Keynote Presentation: Data Integration in Spatial and Single Cell Omics: What is Erased, and Can you Recover it?
Speaker: Dr. Nancy Zhang, University of Pennsylvania
Nancy Zhang Dr. Zhang is a Ge Li and Ning Zhao Professor of Statistics in The Wharton School at University of Pennsylvania.  Her research focuses primarily on the development of statistical methods and computational algorithms for the analysis of data from high-throughput biological experiments.  She has made contributions to copy number and structural variant detection, to the modeling and estimation of intra-tumor genetic heterogeneity, and to the modeling and analysis of single-cell and spatial genomic data.  In Statistics, she has made contributions to change-point analysis, variable selection, and model selection. Dr. Zhang obtained her Ph.D. in Statistics in 2005 from Stanford University.  After one year of postdoctoral training at University of California, Berkeley, she returned to the Department of Statistics at Stanford University as Assistant Professor in 2006.  She received the Sloan Fellowship in 2011, and formally moved to University of Pennsylvania with tenure in 2012.  She was awarded the Medallion Lectureship by the Institute of Mathematical Statistics in 2021 and the P.R. Krishnaiah Memorial Lectureship in 2023.  Her work has been funded by grants from the NSF, NIH, and Mark Foundation.  At Penn, she is a member of the Abramson Cancer Center and the Graduate Group in Genomics and Computational Biology, and Senior Fellow of Institute of Biomedical Informatics.  Dr. Zhang currently serves as the Vice Dean of the Wharton Doctoral Program.

Abstract: In single-cell and spatial biology, data integration refers to the alignment of cells across samples and modalities, and is an ubiquitous challenge affecting all downstream analyses. The goal in cell integration is to find cells across data sets that share the same biological state that may be obscured by technical differences. In this talk, I will cast the cell integration problem on a continuum of weak to strong linkage, depending on the strength of feature sharing between experiments. First, I will examine integration across data modalities of weak linkage. This arises when there are few shared features between the data being integrated, for example, between single-cell RNA sequencing data and spatial proteomics data. For this, I will present MaxFuse, a method that leverages higher order relationships between all features, including unshared features, to achieve accurate integration. Next, we consider the scenario of data alignment across the same modality in clinical scale studies. For this setting, I will show that existing paradigms are overly aggressive, erasing disease and treatment effects and introducing severe data distortion. I will introduce a "pool-of-controls" experimental design concept to disentangle biological variation from unwanted variation. Based on this, I will describe CellANOVA, a novel statistical model and scalable algorithm that recovers biological signals lost during batch integration and corrects integration related data distortion. Through these two contrasting paradigms, I will share the key lessons learned and the remaining challenges in this field.

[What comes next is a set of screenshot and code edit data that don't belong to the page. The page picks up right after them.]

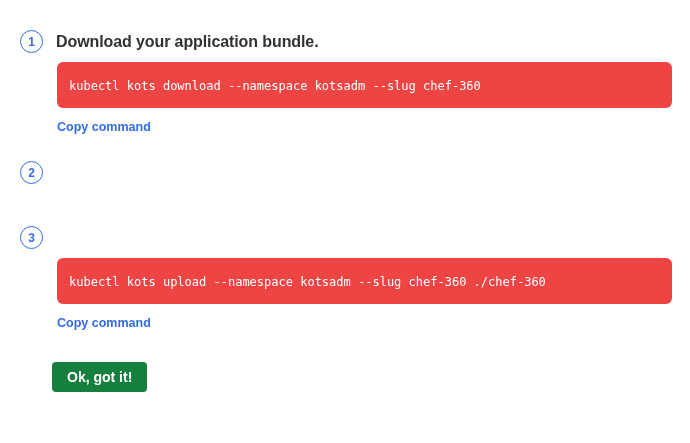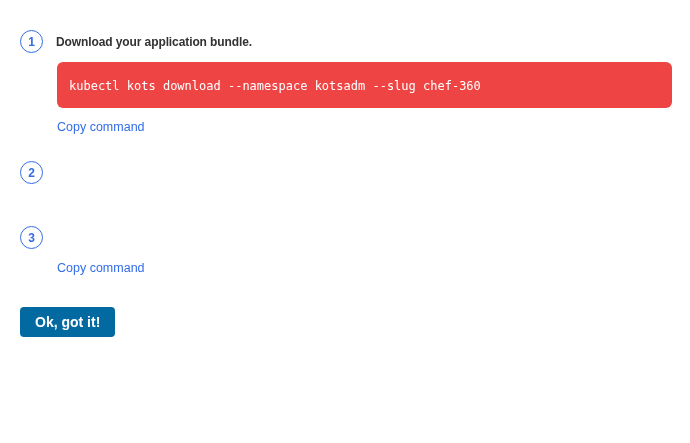--- a/index.html
+++ b/index.html
@@ -36,21 +36,21 @@
     color: #326de6;
     font-size: 12px;
     font-weight: bold;
     display: flex;
     align-items: center;
     justify-content: center;
     flex-shrink: 0;
     background: #ffffff;
   }
   .step-title {
-    font-size: 12px;
+    font-size: 16px;
     font-weight: bold;
     color: #323232;
     margin: 0 0 0 13px;
     letter-spacing: -0.1px;
   }
   .step-body { margin-left: 37px; }
   .code-block {
     background: #ef4444;
     border-radius: 6px;
     padding: 14px 12px;
@@ -63,35 +63,37 @@
     white-space: pre;
     line-height: 14px;
   }
   .copy-link {
     display: inline-block;
     margin-top: 12px;
     color: #326de6;
     font-size: 12.5px;
     text-decoration: none;
     cursor: pointer;
+    font-weight: bold;
   }
   .gap-after-step1 { height: 26px; }
   .gap-after-step2 { height: 42px; }
   .gap-after-step3 { height: 31px; }
   .ok-button {
-    background: #0369a1;
+    background: #15803d;
     color: #ffffff;
     font-family: "Liberation Sans", sans-serif;
     font-size: 14px;
     font-weight: bold;
     border: none;
     border-radius: 4px;
     height: 30px;
     padding: 0 15px;
     cursor: pointer;
+    margin-left: 32px;
   }
 </style>
 </head>
 <body>
 
 <div class="page">
 
 
   
   <div class="step">
@@ -117,20 +119,23 @@
   </div>
 
   <div class="gap-after-step2"></div>
 
   
   <div class="step">
     <div class="step-header">
       <span class="step-circle">3</span>
     </div>
     <div class="step-body">
+      <div class="code-block">
+        <code>kubectl kots upload --namespace kotsadm --slug chef-360 ./chef-360</code>
+      </div>
       <a class="copy-link">Copy command</a>
     </div>
   </div>
 
   <div class="gap-after-step3"></div>
 
   <button class="ok-button">Ok, got it!</button>
 
 </div>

Speaker: Dr. Michael Lopez, NFL
Michael Lopez Michael Lopez is a Senior Director of Football Data and Analytics at the National Football League. At the National Football League, his work centers on how to use data to enhance and better understand the game of football. He is an Associate Editor at the Journal of Quantitative Analysis in Sports, and has written for FiveThirtyEight, Deadspin, Sports Illustrated, and Hockey News. From 2014 through 2021, he worked at Skidmore College, first as an Assistant Professor and then as a Lecturer and Research Associate. In 2020, he was named the American Statistical Association’s Statistics in Sports Significant Contributor Award.